Der § 26 (1) des Niedersächsischen Naturschutzgesetzes (NNatG) weist diesen Gebieten eine besondere Schutzwürdigkeit zu. Um die Erhaltung sicher zu stellen und zur teilweisen Wiederherstellung dieser Schutzgüter wurde im Juli 2008 im Celler Kreistag ein Antrag zur Ausweisung dieses Gebietes als Landschaftsschutzgebiet (LSG) gestellt.

Landschaftstypische Beschreibung

Das Wieckenberger Bruch am Abend
Das „Wieckenberger Bruch“ ist der Landschaftstyp, der sich als Teil des Celler Moor- und Bruchlandes südlich von Wieckenberg an die den Allerverlauf begleitenden Allerdünen anschließt. Prägender Bestandteil sind hier die Niederungen der Wietze und der Wulbeck. Die heute anzutreffenden Grundwasserstände begünstigen die landwirtschaftliche Nutzung. Die früher vorherrschenden hohen Grundwasserstände sind durch die Entwässerung der Wassergewinnungsanlagen der Stadtwerke Hannover stark abgebaut worden.

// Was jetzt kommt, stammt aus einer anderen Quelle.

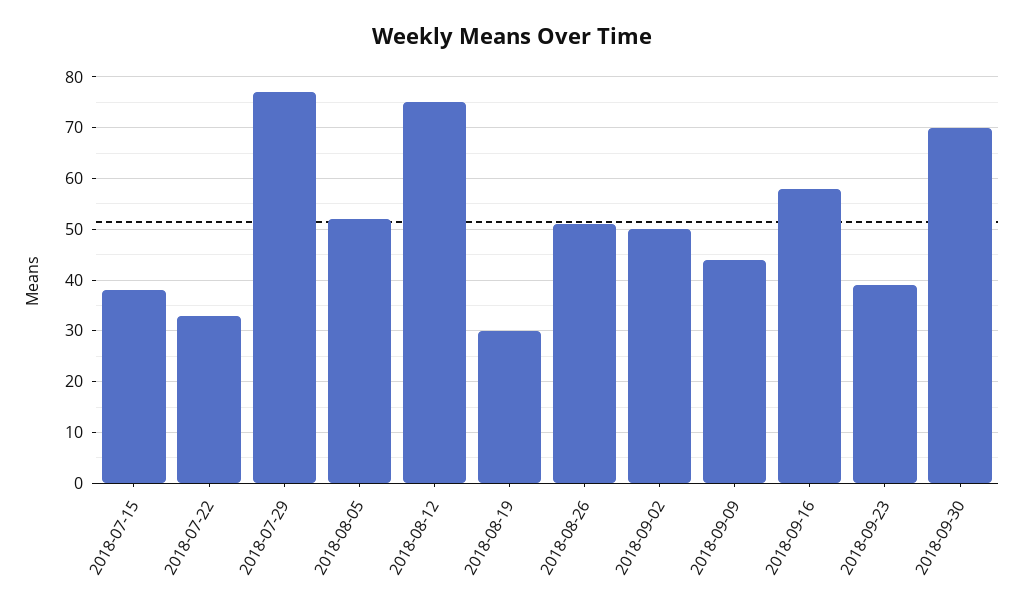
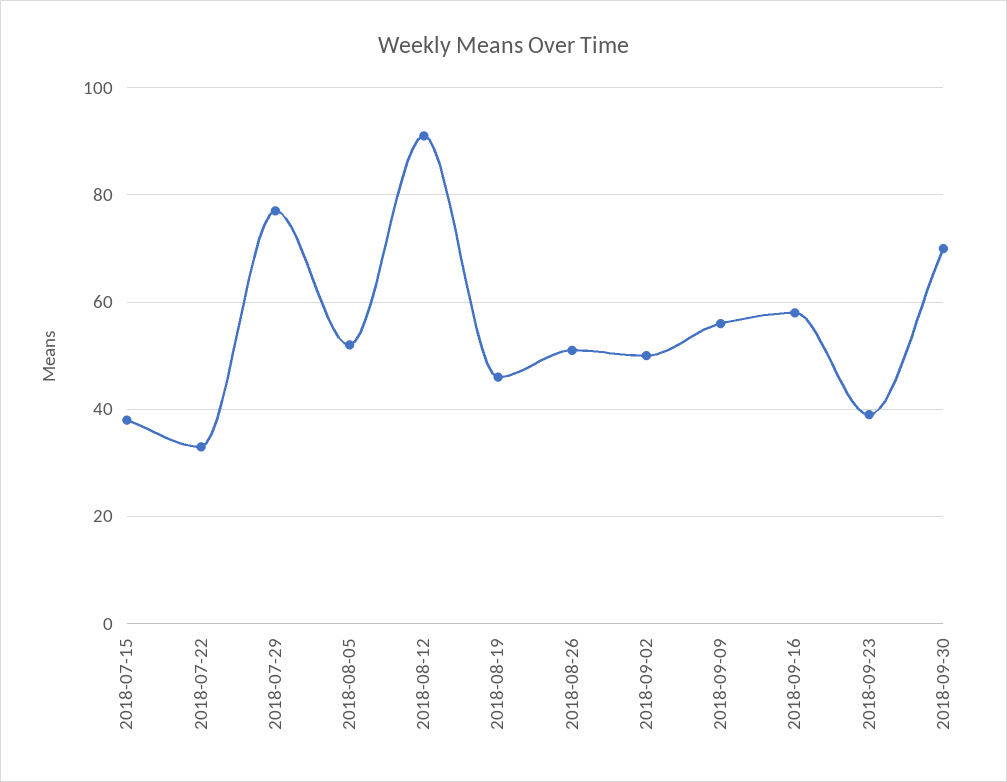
2018-08-12: 75 -> 90
2018-08-19: 30 -> 45
2018-09-09: 45 -> 55

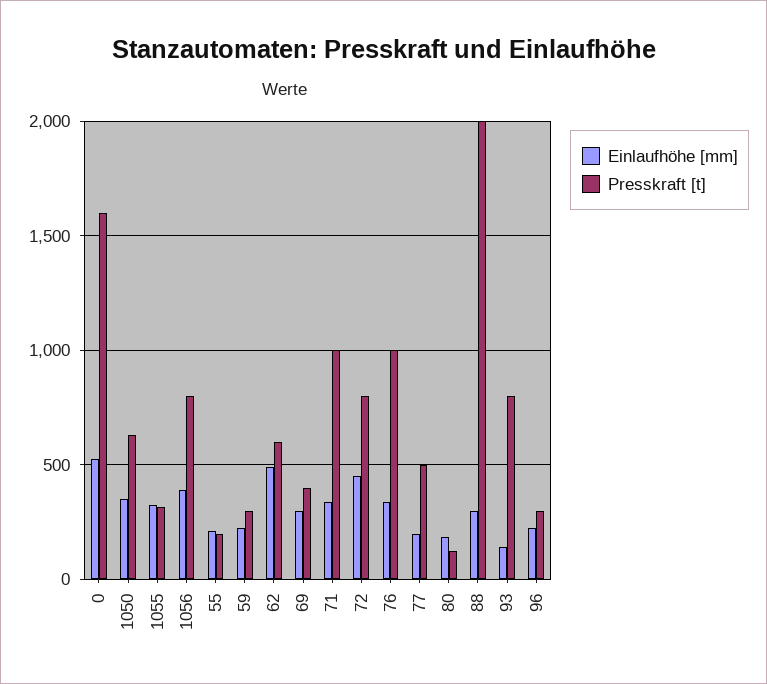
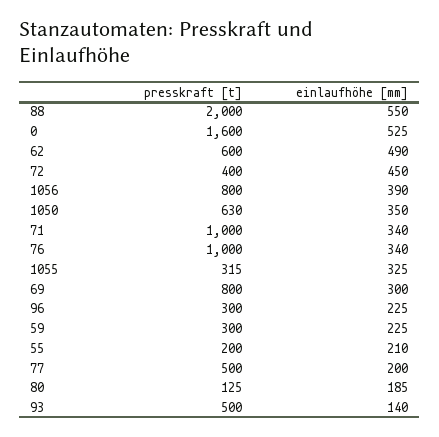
Presskraft [t], 69: 400 -> 800
Presskraft [t], 72: 800 -> 400
Einlaufhöhe [mm], 88: 300 -> 550
Presskraft [t], 93: 800 -> 500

Der beschriebene Landschaftsraum befindet sich zum überwiegenden Teil in landwirtschaftlicher Nutzung, die nach Süden hin in zunehmendem Maße in Grünlandbewirtschaftung und kleinflächige Strukturierung mit Hecken und Feldgehölzen über geht. Vereinzelt sind Eichen-Birkenwälder und Erlen- Birkenbrüche eingestreut.
Entlang der Wulbeck hat sich ein Erlensaum erhalten. Der Verlauf der Wietze ist stark ausgebaut und begradigt, der Gehölzbestand ist diesem Ausbau zum Opfer gefallen. Im Südosten schließt sich ein strukturreicher Mischwald auf feuchtem Standort an.

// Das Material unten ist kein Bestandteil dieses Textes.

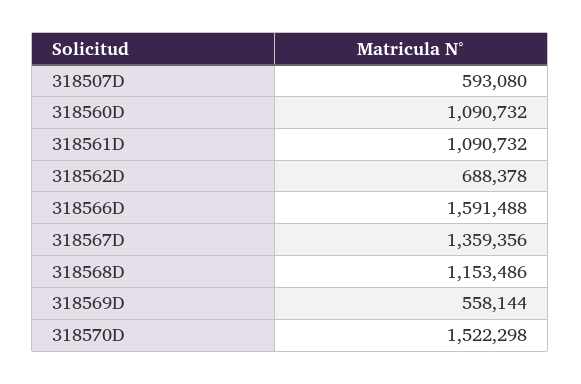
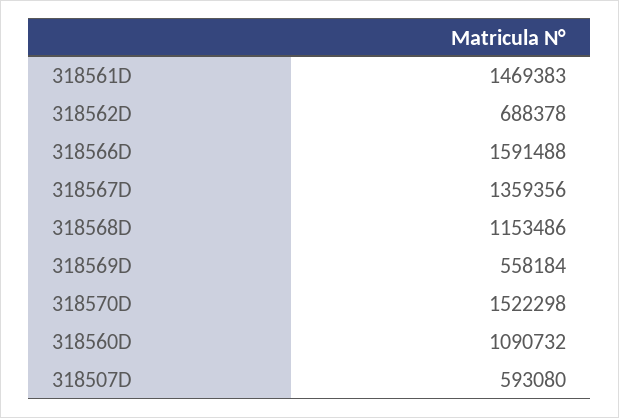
318561D: 1090732 -> 1469383
318569D: 558144 -> 558184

Der Landschaftsrahmenplan des Landkreises Celle von 1991 formuliert das hohe Maß an Schutzwürdigkeit für das Celler Moor- und Bruchland. Dieser Status wird unterstrichen durch das bereits vorhandene Naturschutzgebiet „Hochmoore bei Wieckenberg“ (NSG Lü-177) und das Naturwald-Reservat „Hellern“, das Waldgebiet südlich von Wieckenberg ist unter dem Namen „Hellern bei Wietze" als FFH - Gebiet Nr. 300 ausgewiesen.
Den „Räumenwiesen“ und dem „Bärenbruch“ in den Offengrünlandflächen südlich von Wieckenberg werden im Landschaftsrahmenplan eine ähnlich wichtige Schutzwürdigkeit zugewiesen.

Die Flussauen von Wietze und Wulbeck sind integraler Bestandteil dieser Flächen. Die Wietze und die Wulbeck ab Wieckenberg sind im Niedersächsischen Fließgewässerschutzsystem als Hauptgewässer 1. Priorität verzeichnet. Sie sind ein repräsentativer Fließgewässertyp der naturräumlichen Region Weser – Aller - Flachland. Fließgewässer dieser Ordnung sollen einschließlich ausgewählter Nebengewässer so geschützt und renaturiert werden, dass sich auf der gesamten Fließstrecke die typische Arten und Biotopvielfalt wie unter naturnahen Bedingungen wieder einstellen kann. Als Nebengewässer sind die Wietze sowie der Rixförder Graben im Schutzsystem benannt.